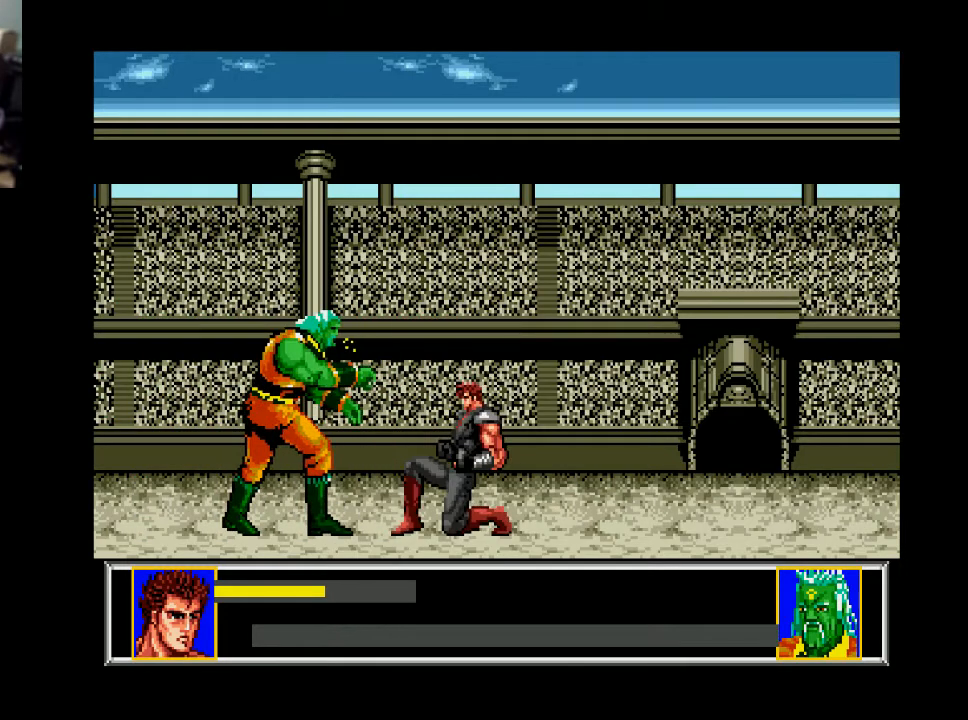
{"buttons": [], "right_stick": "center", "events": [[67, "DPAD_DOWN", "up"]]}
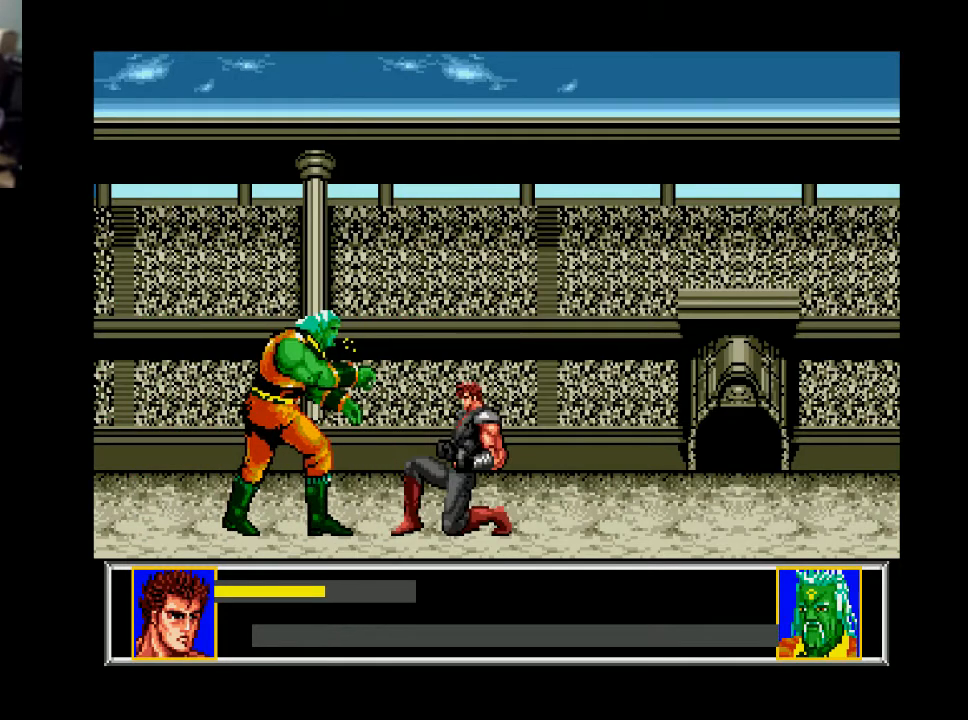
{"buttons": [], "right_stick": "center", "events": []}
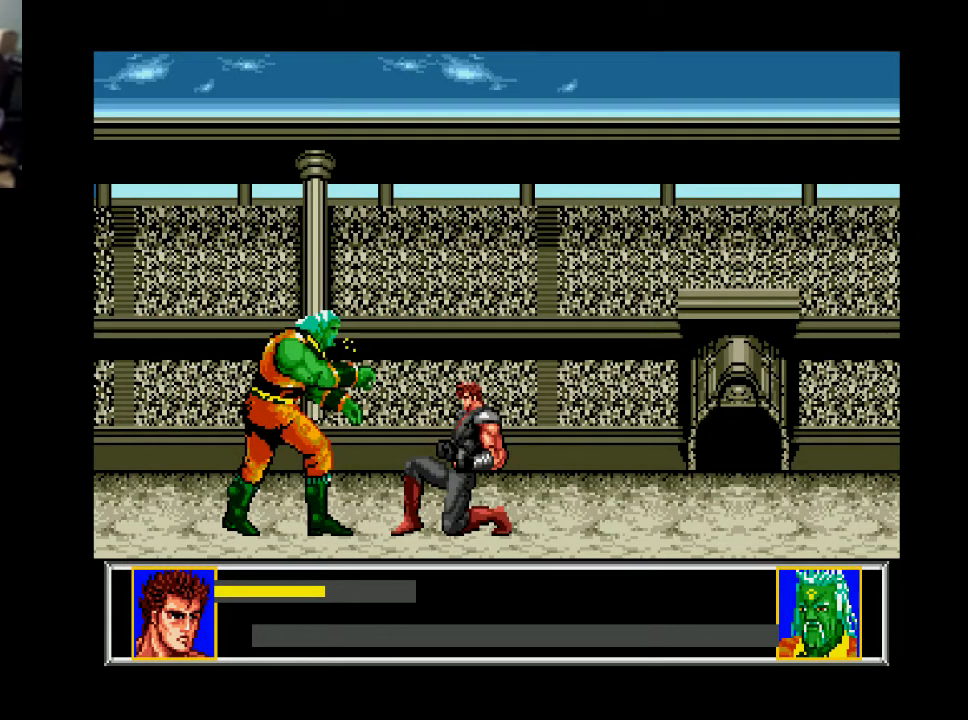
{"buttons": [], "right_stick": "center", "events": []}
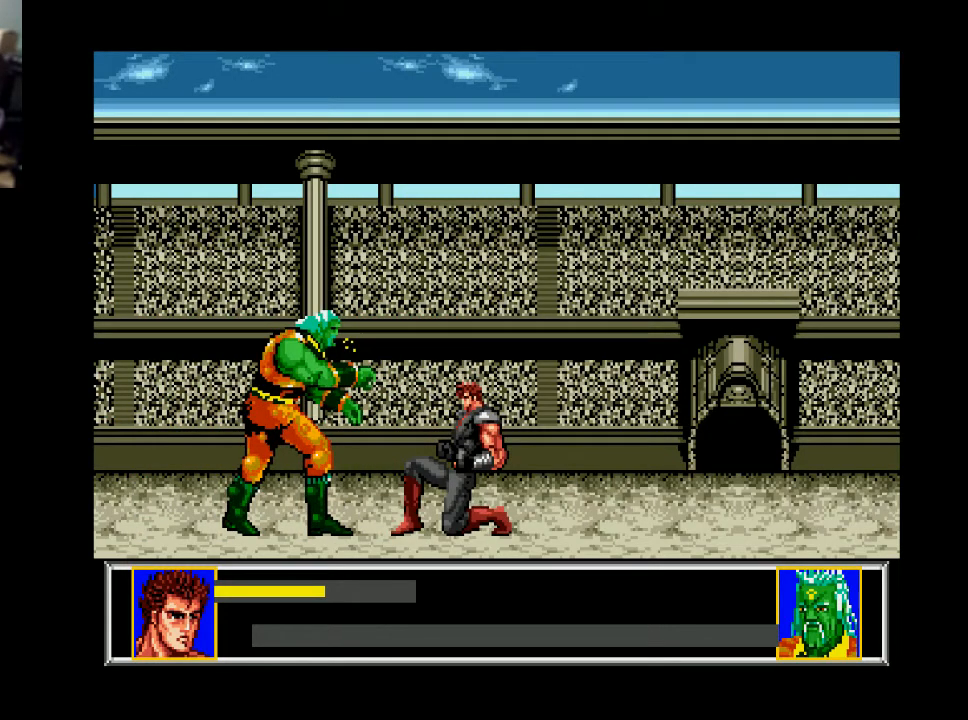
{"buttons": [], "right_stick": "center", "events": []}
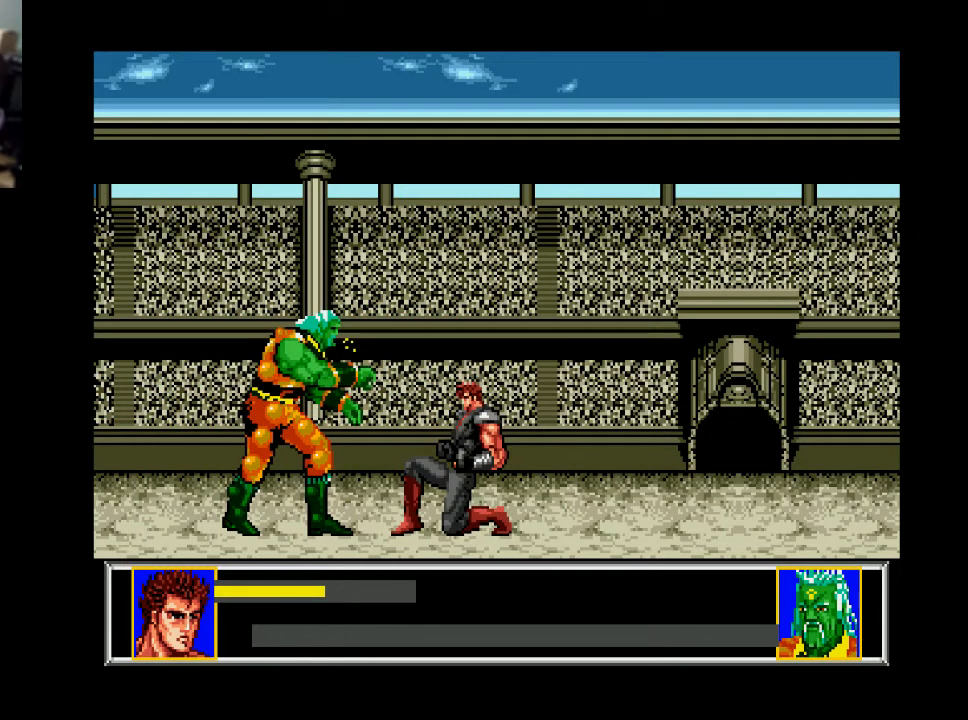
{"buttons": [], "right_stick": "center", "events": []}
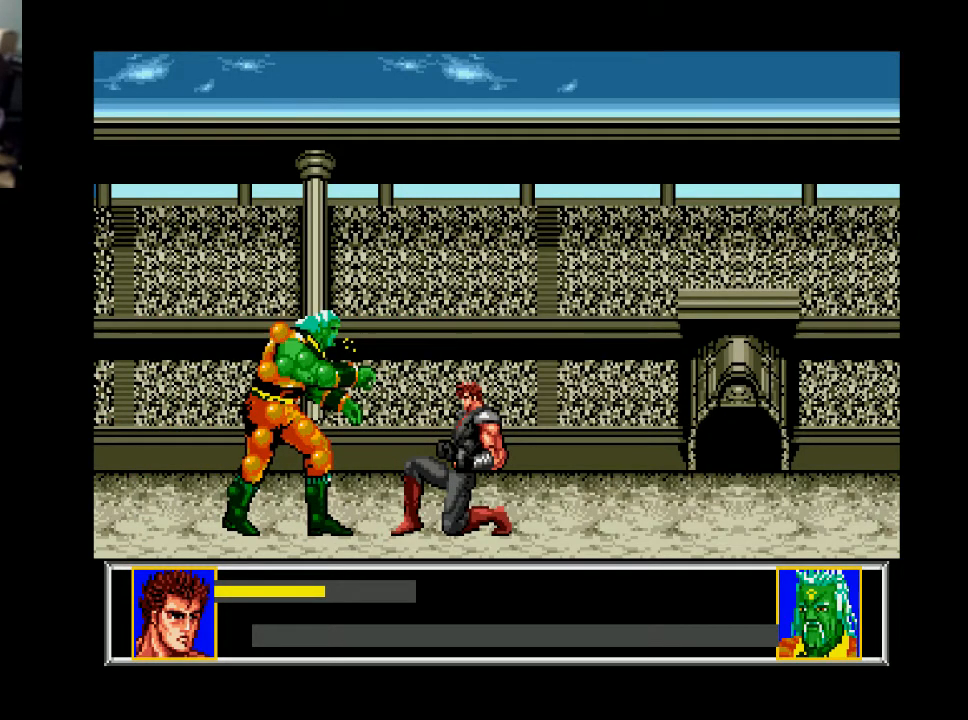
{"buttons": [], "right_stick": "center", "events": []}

Activity >>
A verbatim transcription of the records, pictures excluded, is the required output.

Expected answer >>
{"buttons": [], "right_stick": "center", "events": [[67, "DPAD_DOWN", "up"]]}
{"buttons": [], "right_stick": "center", "events": []}
{"buttons": [], "right_stick": "center", "events": []}
{"buttons": [], "right_stick": "center", "events": []}
{"buttons": [], "right_stick": "center", "events": []}
{"buttons": [], "right_stick": "center", "events": []}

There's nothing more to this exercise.